Nicholas Mordecai
Nicholas Mordecai

Reputation: 889

ASP.Net C# Variables not storing on web page

So i have the code..

int var1 = 0;

protected void cmdvar1_Click(object sender, EventArgs e)
    {
        var1= var1+ 10;
        lblvar1.Text = var1.ToString();
    }

And when clicking this, its great.. it takes the int, adds 10 to it, then displays it.. however it won't display any more than 10, did some playing around and came to the conclusion, that its not because the label isnt updating, it just simply isnt adding 10 to the previous 10 on the variable. What am i doing wrong? What am I mising? Do i need to store the variable info in a cookie or something?

Upvotes: 2

Views: 2676

Answers (5)

Adam
Adam

Reputation: 3914

Use Session body, HTTP is a stateless Protocol, once you postback you loose the current variable value,

Solution:

int var1=0;
protected void cmdvar1_Click(object sender, EventArgs e)
    {

if(Session["var1"]!=null)
var1=int.Parse(Session["var1"].ToString());
else
var1=0;
        var1= var1+ 10;
        lblvar1.Text = var1.ToString();
Session["var1"]=var1;
    }

Upvotes: 1

James
James

Reputation: 82096

This is due to the lifecycle of ASP.NET. Storing private fields behind the web page isn't the same as how it works with WinForms. If you want to persist information across post backs you need to store it in some persistent storage i.e. Session/ViewState/Database etc.

private int var1 = 0;

protected void Page_Load(object sender, EventArgs e)
{
    if (!IsPostBack)
    {
        // load var1 from cache
        Int32.TryParse((Session["var1"] ?? 0).ToString(), out var1);
    }
}

protected void cmdvar1_Click(object sender, EventArgs e)
{
    var1 += 10;
    Session["var1"] = var1; // cache var1
    lblvar1.Text = var1.ToString();
}

Upvotes: 4

Michael O'Neill
Michael O'Neill

Reputation: 954

As suggested in the comments, you have to wrap your universe around statelessness before you will get to producing meaningful web applications.

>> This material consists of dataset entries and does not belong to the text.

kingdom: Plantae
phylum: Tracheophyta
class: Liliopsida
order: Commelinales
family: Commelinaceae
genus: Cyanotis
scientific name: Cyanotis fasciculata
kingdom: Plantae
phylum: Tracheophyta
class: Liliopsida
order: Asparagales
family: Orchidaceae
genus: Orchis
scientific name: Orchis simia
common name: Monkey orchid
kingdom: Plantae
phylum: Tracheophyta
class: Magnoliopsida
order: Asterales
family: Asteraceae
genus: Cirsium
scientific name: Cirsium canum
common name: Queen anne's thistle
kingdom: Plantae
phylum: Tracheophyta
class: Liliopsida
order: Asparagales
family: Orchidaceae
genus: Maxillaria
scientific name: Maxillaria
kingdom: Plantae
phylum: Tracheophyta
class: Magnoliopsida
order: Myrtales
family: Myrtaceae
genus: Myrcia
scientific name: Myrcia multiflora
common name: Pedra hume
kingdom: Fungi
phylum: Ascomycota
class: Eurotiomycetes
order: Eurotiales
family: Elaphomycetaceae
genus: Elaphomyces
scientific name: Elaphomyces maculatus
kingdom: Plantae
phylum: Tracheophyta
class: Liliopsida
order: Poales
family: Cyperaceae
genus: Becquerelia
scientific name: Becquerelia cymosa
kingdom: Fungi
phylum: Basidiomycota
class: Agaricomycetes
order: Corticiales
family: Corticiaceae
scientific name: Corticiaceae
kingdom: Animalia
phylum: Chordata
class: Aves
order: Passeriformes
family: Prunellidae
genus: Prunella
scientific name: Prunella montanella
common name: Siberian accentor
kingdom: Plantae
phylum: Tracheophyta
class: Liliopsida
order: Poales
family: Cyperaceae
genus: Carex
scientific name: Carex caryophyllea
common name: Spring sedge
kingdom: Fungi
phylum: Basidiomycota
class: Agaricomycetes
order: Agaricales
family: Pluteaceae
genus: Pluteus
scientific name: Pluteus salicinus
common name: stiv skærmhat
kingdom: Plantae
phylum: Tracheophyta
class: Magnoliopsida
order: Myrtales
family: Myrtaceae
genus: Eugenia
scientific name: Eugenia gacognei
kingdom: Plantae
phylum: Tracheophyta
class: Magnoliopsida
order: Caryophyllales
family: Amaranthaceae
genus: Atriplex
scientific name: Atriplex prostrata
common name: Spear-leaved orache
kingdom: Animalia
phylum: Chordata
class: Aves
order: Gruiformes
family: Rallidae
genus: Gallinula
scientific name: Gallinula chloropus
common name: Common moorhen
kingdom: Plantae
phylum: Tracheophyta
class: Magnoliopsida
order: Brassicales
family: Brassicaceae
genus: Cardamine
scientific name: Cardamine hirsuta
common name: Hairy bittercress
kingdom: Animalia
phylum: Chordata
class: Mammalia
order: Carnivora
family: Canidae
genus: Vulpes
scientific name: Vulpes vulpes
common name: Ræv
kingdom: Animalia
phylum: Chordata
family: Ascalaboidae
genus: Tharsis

The ASP.NET equivalent to accomplish state-like behavior is to use the Session collection which is available to every web page.

protected void cmdvar1_Click(object sender, EventArgs e)
{
   int var1 = (int)Session["yourInteger"];
   var1 += 10;
   Session["yourInteger"] = var1;
   lblvar1.Text = var1.ToString();
}

You are obviously setting an initial value for Session["yourInteger"] somewhere else, just one time.

The problem with Session is that it makes your application potentially buggy and somewhat unscalable. The more you use it, the worse on both accounts.

Upvotes: 1

atbebtg
atbebtg

Reputation: 4083

Assuming that lblvar1 is a Label control then you can do the following. The reason this will work is because .NET automatically take care of the state of UIControl

protected void cmdvar1_Click(object sender, EventArgs e)
    {
        var var1 = Convert.ToInt32(lblvar1.Text);
        var1= var1+ 10;
        lblvar1.Text = var1.ToString();
    }

Upvotes: 1

bluetoft
bluetoft

Reputation: 5443

So I would strongly suggest looking into a different platform. Perhaps ASP.NET MVC... However you can use something like the following to get arround your problem.

private int MyNum
{
   get{ return (int)ViewState["MyNum"] ?? 0; }
   set { ViewState["MyNum"] = value; }
}

Then just use MyNum as your integer your incrementing.